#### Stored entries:
####################

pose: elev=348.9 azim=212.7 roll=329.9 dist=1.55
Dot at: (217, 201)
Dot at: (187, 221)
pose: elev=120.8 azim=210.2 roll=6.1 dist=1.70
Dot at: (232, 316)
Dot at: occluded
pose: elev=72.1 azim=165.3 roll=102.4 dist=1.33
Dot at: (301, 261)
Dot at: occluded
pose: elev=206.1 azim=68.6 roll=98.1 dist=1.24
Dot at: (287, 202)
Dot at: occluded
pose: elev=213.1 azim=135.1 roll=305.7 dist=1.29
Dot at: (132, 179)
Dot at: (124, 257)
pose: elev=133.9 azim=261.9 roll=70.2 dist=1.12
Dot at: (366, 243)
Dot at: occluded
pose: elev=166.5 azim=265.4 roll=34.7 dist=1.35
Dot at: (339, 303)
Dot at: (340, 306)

####################

#### Task:
Arrange all of the lines above as a numbered list, leaving out any blank lines.

#### Solution for this problem:
1. pose: elev=348.9 azim=212.7 roll=329.9 dist=1.55
2. Dot at: (217, 201)
3. Dot at: (187, 221)
4. pose: elev=120.8 azim=210.2 roll=6.1 dist=1.70
5. Dot at: (232, 316)
6. Dot at: occluded
7. pose: elev=72.1 azim=165.3 roll=102.4 dist=1.33
8. Dot at: (301, 261)
9. Dot at: occluded
10. pose: elev=206.1 azim=68.6 roll=98.1 dist=1.24
11. Dot at: (287, 202)
12. Dot at: occluded
13. pose: elev=213.1 azim=135.1 roll=305.7 dist=1.29
14. Dot at: (132, 179)
15. Dot at: (124, 257)
16. pose: elev=133.9 azim=261.9 roll=70.2 dist=1.12
17. Dot at: (366, 243)
18. Dot at: occluded
19. pose: elev=166.5 azim=265.4 roll=34.7 dist=1.35
20. Dot at: (339, 303)
21. Dot at: (340, 306)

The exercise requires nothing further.